In 2022, 258 million people in 58 countries faced high levels of acute food insecurity, with 0.38 million in catastrophe, 35 million in emergency, and 143.7 million in crisis.
Economic shocks surpassed conflicts as the primary driver of the crisis. The war on Ukraine exacerbated already fragile economies impacted by COVID-19, and even if global food prices decreased since March 2022, domestic food prices remained high.
All panelists illustrated their interventions thus far and how much they poured into development assistance and emergency aid, but this is not enough, and often not going into the right solutions.
This report confirms that things are getting worse, and if we don’t change direction, extreme crises will become the new normal.
Social protection and immediate aid delivery are important in the short term, but the longstanding solution to this crisis is a systemic change in our food and economic system.
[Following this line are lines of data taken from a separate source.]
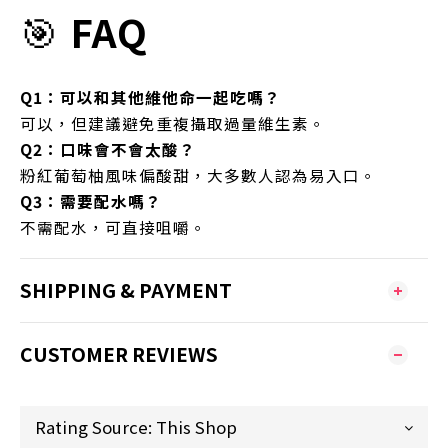
🎯
FAQ
Q1：可以和其他維他命一起吃嗎？
可以，但建議避免重複攝取過量維生素。
Q2：口味會不會太酸？
粉紅葡萄柚風味偏酸甜，大多數人認為易入口。
Q3：需要配水嗎？
不需配水，可直接咀嚼。
SHIPPING & PAYMENT
CUSTOMER REVIEWS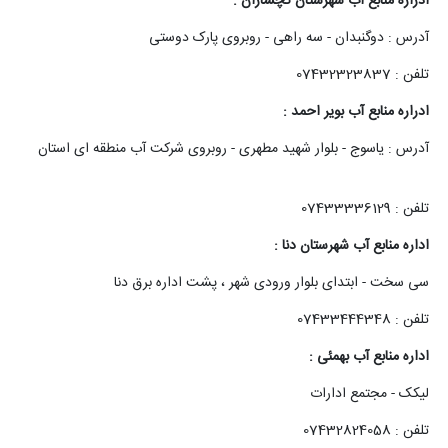
ادراره منابع آب شهرستان گچساران :
آدرس : دوگنبدان - سه راهی - روبروی پارک دوستی
تلفن : 07432323837
ادراره منابع آب بویر احمد :
آدرس : یاسوج - بلوار شهید مطهری - روبروی شرکت آب منطقه ای استان
تلفن : 07433336129
اداره منابع آب شهرستان دنا :
سی سخت - ابتدای بلوار ورودی شهر ، پشت اداره برق دنا
تلفن : 07433444348
اداره منابع آب بهمئی :
لیکک - مجتمع ادارات
تلفن : 07432824058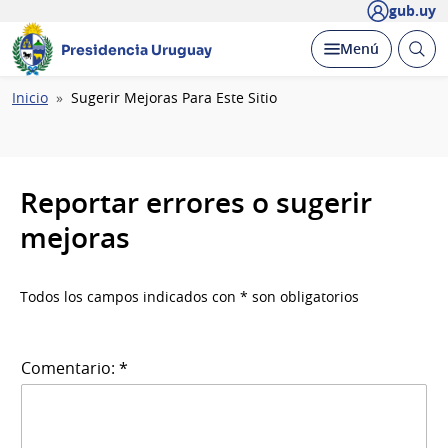
gub.uy
Abrir
Desplegar
Menú
Presidencia Uruguay
busc
Ruta
Inicio
Sugerir Mejoras Para Este Sitio
de
navegación
Reportar errores o sugerir
mejoras
Todos los campos indicados con * son obligatorios
Comentario: *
We must invest in the transition to agroecology to support developing countries’ resilience and food self-sufficiency, breaking their dependency on food imports. We must counter the excessive power of multinational corporations who are making rich profits out of the crisis and start putting the money into the right initiatives (supporting school meals programs, promoting local production of biopesticides and organic fertilizers) instead of pouring billions into false solutions that will not address the real and root causes of hunger and poverty.